No todo es evitar mancharse
Después de esta apología al viaje a través de los libros, los datos y la comodidad de la biblioteca, no puedo evitar recordar que viajar no solo consiste en ver las cosas a través de un viril de museo. Para capturar toda la experiencia de un lugar, además, hay que trasladarse físicamente a ese lugar. Y, por supuesto, hablar con los lugareños (aunque tomándose sus aserciones con cierta distancia).
El viaje debe ser físico y palpable porque así ponemos en marcha nuestros cinco sentidos. Al viajar a un lugar desconocido, prestamos más atención de lo habitual, como esponjas, tal y como señala David Brooks en su libro El animal social: «Esta receptividad se produce solo cuando estamos físicamente ahí, no cuando leemos sobre un sitio, sino sólo cuando estamos en el escenario, inmersos en él».

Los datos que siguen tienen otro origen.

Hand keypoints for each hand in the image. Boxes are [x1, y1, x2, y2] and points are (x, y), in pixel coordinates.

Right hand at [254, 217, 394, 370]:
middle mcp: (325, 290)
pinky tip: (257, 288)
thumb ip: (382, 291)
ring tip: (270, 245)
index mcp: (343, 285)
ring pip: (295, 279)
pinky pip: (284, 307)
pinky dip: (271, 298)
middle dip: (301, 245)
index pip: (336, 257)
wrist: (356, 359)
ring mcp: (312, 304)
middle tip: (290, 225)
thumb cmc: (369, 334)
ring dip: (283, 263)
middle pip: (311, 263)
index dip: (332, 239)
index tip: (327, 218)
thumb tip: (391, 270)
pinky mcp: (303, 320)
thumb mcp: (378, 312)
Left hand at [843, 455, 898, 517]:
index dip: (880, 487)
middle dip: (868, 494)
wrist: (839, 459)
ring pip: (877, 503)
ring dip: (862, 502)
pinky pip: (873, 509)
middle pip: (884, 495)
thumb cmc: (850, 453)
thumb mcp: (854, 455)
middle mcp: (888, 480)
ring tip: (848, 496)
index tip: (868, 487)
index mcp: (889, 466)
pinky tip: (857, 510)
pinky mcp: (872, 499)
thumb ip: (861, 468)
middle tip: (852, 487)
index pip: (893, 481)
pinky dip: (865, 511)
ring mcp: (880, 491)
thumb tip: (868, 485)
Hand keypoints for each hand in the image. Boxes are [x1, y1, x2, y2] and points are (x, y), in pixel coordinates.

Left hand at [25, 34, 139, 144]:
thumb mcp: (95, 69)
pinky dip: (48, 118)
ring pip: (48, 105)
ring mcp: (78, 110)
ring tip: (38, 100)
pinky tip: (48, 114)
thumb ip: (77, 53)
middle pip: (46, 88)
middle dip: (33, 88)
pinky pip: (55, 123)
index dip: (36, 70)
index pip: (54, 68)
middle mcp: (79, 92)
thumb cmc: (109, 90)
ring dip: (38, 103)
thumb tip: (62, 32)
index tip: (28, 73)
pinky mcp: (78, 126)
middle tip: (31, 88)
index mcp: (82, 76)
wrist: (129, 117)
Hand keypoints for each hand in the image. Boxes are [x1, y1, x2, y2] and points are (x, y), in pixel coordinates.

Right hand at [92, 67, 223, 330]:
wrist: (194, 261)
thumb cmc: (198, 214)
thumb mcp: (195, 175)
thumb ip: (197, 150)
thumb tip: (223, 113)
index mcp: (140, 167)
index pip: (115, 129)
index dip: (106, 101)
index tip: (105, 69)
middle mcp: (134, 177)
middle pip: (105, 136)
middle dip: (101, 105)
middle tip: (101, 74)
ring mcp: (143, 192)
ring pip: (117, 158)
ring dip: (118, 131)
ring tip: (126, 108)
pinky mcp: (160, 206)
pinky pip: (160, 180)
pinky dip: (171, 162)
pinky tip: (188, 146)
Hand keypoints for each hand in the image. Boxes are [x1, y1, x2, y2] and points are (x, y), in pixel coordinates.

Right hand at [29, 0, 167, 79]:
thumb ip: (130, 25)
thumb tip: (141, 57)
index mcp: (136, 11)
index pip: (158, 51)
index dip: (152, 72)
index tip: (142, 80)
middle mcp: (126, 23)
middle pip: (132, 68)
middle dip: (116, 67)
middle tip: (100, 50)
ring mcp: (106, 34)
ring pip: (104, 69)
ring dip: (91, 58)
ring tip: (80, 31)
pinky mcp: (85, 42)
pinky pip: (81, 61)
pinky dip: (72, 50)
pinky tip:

Viajar no solo entraña adquirir datos racionales, sino nuevos estados mentales y emocionales. Acabalar experiencias y anécdotas. Si todo lo miramos a través de la lupa, al fin y al cabo, se nos puede pasar lo más importante, o incluso creer que algo existe cuando no lo hace, como el caso de las montañas Kong, presuntamente descubiertas en 1798 por el cartógrafo inglés James Rennell en África occidental, de oeste a este desde la actual Nigeria hasta Sierra Leona. Se tardó cien años en descubrirse que esa cordillera de mil kilómetros no era real. Hasta que el aventurero francés Louis-Gustave Binger las visitó por sí mismo. O el caso del reputado geógrafo y experto en los pueblos autóctonos americanos, el francés Emmanuel Domenech, que publicó el manuscrito Livre des Sauvag sobre una serie de misteriosos pictogramas originales de la época precolombina… que luego resultaron ser los deberes de un niño alemán, y los misteriosos “pictogramas” en realidad eran los intentos de aquel niño por escribir en letra gótica.
Así pues, no hay que mirar todo por una lupa, pero tampoco olvidar que vuestros ojos (y el de los lugareños que hablarán con vosotros) están desenfocados como si sufrieran presbicia.